# [EXERCISE DIRECTIONS]
Please show each line in the listing below that contains the word "Given".
>>
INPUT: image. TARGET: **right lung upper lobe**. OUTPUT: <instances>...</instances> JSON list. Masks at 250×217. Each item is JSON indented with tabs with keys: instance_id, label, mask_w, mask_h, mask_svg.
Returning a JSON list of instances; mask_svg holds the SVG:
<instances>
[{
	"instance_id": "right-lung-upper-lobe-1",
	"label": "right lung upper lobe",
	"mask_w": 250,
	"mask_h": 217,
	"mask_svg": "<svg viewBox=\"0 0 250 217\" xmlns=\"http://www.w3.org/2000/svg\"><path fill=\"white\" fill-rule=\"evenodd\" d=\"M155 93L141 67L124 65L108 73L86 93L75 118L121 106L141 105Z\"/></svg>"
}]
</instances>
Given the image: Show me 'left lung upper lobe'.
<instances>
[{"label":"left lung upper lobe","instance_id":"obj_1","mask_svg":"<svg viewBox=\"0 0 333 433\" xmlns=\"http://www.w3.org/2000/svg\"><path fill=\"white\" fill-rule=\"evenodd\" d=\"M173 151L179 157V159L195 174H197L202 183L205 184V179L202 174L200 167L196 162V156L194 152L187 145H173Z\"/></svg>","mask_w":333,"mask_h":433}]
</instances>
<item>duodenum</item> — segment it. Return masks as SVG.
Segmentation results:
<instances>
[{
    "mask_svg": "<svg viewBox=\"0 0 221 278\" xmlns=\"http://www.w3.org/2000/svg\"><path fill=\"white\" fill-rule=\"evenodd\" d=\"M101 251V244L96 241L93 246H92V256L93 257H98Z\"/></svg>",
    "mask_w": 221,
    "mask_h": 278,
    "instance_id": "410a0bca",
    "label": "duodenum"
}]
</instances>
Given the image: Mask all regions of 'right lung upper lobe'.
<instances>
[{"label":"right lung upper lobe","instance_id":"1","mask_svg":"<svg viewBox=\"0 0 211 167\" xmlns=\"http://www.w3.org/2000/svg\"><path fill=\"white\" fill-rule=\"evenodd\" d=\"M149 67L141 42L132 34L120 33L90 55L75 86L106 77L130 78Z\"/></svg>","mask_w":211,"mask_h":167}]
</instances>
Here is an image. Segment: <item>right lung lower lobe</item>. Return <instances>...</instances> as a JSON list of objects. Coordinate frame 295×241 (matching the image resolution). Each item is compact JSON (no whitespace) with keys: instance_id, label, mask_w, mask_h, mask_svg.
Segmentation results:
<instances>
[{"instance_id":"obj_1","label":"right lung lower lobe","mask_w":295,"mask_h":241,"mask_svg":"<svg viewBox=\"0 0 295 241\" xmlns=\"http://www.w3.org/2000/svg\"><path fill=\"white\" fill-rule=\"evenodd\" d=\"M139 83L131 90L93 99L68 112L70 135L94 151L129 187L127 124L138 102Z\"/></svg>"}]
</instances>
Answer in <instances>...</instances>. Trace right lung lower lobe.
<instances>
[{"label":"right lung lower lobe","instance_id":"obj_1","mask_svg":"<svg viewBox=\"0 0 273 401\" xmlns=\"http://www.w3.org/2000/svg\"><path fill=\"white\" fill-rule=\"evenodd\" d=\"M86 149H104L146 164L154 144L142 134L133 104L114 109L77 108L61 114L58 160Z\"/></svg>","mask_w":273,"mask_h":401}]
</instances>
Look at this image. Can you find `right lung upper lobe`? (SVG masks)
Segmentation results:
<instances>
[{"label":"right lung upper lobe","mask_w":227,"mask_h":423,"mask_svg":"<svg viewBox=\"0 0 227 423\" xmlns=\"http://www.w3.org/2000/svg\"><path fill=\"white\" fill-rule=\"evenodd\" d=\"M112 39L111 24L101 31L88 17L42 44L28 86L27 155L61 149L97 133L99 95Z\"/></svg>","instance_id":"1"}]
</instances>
<<
# [WRITTEN REPLY]
Given the image: Show me 'left lung upper lobe'.
Given the image: Mask all regions of 'right lung upper lobe'.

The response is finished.